* Task list
A. Answer these questions using the comment thread:
(i) What secret pseudonym did the word verification provide?
(ii) Which actor does one comment imagine someone sidling up to in the Spy Who Loved Me?
(iii) Which city does one commenter say they have been to?
B. Translate this sentence from the comment thread into Spanish: "I've been to Seoul and can't say I'd recommend it, but I am sure it would be a fascinating experience."
C. Write down the part of the comment thread starting at "They're looking for" and ending at "Loved Me... :-)", with no changes.

--- Text block ---

They're looking for tarmac layers for the M 16? - excellent - I reckon you might stand a chance.
@DP - I think I might be more of a digger, DP. Laying tarmac (or, in fact, laying anything) sounds more up bambam's street.
I could do that!! Seriously I could. Who would ever suspect me to be a secret agent
When is the closing date & why are these jobs always London? tsk
(your word verif has also provided me with a secret pseudonym 'Dalingr'... secret agent Dalingr ... I like it .. oops it's not secret anymore doh!)
@70s - I think you'd make a great agent. I can just imagine you sidling up to Roger Moore in the Spy Who Loved Me... :-)
p.s. dalingr.com is one of the few remaining .com domains. Suggest you grab it now!!!
ooo can I have Daniel Craig instead ;-)
@70s - danielcraig.com is taken I am afraid. Or did you mean... ah, yes, well, I'll ask him and see what he says.
ha ha as much as Dan Craig PhD in the makng maybe a lovely man .... I would prefer that you drop my name in with the other more famous version ;-)
@70s - Are you sure 70s? That's a, err, helluva smile he's got. I've been to Seoul and can't say I'd recommend it, but I am sure it would be a fascinating experience.
OK, I'll have a look in the phone book for the other one, then...
Mr S I think you may have stumbled on yet another alternative career.... ;-)
(gosh I so love your word verif's as they are words not jumbled up 'dimwappy')
@70s - How extraordinary. By an almost incalculable coincidence that was my nickname at school.
lol Mr Dimwappy it is then!!
think it's best we keep that one to ourselves :-D
All resignations are cancelled.

--- Given data ---

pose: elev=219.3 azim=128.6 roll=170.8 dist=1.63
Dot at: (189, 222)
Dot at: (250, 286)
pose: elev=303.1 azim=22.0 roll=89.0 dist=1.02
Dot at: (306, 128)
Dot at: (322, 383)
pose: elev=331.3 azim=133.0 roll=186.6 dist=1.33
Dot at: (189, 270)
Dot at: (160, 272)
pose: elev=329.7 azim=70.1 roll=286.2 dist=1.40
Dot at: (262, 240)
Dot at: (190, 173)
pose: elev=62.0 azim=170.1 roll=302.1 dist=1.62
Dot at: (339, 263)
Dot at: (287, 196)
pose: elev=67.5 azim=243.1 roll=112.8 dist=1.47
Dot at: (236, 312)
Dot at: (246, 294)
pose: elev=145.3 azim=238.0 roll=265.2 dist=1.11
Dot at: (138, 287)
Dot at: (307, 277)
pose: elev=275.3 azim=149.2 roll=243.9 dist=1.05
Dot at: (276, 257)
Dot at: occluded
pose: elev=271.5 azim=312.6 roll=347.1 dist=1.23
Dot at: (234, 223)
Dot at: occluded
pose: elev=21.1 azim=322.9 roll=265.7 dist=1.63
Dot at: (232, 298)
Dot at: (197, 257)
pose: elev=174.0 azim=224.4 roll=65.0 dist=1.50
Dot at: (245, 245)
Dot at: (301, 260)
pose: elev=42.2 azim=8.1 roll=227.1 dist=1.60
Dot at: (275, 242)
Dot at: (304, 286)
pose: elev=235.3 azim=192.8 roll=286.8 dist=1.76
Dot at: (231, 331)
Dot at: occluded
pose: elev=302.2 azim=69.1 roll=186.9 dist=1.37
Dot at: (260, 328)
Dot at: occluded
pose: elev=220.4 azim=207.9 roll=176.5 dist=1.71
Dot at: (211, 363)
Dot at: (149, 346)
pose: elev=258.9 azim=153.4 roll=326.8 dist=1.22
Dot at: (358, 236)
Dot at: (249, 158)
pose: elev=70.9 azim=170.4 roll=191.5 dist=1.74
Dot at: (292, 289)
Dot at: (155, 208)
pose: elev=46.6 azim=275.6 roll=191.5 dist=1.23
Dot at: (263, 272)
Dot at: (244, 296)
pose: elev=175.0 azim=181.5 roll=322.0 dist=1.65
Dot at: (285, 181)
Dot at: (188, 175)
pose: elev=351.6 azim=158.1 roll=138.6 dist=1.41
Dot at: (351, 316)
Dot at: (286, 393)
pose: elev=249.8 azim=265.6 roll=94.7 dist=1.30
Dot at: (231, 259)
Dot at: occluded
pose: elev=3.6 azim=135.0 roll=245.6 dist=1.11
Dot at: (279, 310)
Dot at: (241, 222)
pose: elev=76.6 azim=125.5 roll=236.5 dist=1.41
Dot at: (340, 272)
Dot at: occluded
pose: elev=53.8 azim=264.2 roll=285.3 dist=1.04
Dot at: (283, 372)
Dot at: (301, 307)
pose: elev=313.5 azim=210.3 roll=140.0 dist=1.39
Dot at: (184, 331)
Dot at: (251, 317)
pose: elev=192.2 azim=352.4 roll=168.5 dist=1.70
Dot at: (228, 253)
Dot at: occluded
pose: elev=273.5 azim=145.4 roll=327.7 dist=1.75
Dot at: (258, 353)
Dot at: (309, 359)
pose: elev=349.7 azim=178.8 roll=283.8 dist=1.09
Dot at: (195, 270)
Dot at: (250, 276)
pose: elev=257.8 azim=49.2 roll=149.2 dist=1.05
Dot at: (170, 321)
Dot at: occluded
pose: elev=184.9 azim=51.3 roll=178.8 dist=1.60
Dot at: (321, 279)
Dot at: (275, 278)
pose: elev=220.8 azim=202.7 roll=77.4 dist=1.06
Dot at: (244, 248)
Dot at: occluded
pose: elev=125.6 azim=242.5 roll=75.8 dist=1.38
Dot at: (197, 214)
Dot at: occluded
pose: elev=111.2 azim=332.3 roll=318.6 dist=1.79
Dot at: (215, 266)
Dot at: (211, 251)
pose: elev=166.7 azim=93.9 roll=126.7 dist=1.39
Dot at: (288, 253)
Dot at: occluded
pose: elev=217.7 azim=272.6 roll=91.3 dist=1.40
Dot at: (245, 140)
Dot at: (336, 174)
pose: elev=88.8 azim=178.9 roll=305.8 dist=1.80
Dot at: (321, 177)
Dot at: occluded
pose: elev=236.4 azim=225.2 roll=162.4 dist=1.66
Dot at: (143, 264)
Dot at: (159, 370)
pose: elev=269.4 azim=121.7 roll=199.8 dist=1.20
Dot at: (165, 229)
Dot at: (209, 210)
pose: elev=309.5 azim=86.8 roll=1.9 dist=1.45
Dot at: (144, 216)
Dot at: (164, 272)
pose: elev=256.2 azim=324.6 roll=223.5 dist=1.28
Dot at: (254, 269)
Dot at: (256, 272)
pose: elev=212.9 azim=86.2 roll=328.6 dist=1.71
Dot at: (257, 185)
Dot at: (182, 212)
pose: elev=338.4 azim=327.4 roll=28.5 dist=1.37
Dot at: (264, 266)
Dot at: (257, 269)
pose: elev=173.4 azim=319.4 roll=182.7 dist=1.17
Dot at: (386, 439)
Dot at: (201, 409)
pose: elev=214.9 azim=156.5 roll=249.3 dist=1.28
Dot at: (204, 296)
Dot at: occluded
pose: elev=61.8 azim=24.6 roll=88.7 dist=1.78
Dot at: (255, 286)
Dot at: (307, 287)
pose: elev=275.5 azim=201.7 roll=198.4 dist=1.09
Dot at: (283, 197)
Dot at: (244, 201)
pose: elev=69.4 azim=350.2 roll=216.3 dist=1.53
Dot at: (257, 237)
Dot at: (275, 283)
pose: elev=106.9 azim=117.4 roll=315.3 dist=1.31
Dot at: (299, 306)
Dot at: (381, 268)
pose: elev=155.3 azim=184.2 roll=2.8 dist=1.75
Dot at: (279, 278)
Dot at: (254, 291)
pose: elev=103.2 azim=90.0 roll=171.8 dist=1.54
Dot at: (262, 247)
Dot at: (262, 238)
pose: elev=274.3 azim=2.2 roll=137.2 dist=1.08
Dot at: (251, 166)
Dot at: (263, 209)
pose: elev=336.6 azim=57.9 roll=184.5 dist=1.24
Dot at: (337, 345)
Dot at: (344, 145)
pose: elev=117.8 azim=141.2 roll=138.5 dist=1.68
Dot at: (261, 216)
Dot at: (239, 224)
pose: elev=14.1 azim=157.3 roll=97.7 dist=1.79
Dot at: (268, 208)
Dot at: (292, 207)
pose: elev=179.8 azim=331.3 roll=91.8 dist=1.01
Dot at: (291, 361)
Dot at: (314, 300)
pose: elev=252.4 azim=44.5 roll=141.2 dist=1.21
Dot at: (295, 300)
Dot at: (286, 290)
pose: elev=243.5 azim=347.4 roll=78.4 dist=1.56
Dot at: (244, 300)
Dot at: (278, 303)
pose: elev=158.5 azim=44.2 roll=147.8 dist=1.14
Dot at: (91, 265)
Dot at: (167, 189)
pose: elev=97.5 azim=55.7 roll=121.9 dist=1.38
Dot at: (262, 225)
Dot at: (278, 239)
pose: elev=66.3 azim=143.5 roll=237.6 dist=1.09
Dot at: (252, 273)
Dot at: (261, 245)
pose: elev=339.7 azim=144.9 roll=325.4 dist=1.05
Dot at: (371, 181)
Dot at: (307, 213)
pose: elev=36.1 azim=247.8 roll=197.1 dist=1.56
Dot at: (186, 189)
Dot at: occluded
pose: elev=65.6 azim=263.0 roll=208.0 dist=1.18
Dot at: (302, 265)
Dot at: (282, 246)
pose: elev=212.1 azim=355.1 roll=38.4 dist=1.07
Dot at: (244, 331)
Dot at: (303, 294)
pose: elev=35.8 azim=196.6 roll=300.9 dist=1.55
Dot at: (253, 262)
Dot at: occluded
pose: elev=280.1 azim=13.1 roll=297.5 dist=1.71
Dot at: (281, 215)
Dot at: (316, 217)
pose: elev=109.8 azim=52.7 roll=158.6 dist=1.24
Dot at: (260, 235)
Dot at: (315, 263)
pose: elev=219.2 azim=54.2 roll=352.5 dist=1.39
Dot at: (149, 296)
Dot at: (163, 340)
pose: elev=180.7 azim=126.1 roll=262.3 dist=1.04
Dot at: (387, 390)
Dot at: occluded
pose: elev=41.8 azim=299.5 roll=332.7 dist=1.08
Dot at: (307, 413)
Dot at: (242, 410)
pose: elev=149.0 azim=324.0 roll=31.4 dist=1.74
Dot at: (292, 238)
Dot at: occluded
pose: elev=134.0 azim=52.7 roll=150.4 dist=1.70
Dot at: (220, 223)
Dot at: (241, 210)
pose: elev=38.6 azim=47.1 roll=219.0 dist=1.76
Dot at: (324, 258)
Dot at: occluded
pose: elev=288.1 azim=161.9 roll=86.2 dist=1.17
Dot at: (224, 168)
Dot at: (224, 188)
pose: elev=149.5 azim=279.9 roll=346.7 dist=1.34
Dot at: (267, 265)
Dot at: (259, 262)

---

* Set of answers
A.
(i) Dalingr
(ii) Roger Moore
(iii) Seoul

B. He estado en Seúl y no puedo decir que lo recomendaría, pero estoy seguro de que sería una experiencia fascinante.

C.
They're looking for tarmac layers for the M 16? - excellent - I reckon you might stand a chance.
@DP - I think I might be more of a digger, DP. Laying tarmac (or, in fact, laying anything) sounds more up bambam's street.
I could do that!! Seriously I could. Who would ever suspect me to be a secret agent
When is the closing date & why are these jobs always London? tsk
(your word verif has also provided me with a secret pseudonym 'Dalingr'... secret agent Dalingr ... I like it .. oops it's not secret anymore doh!)
@70s - I think you'd make a great agent. I can just imagine you sidling up to Roger Moore in the Spy Who Loved Me... :-)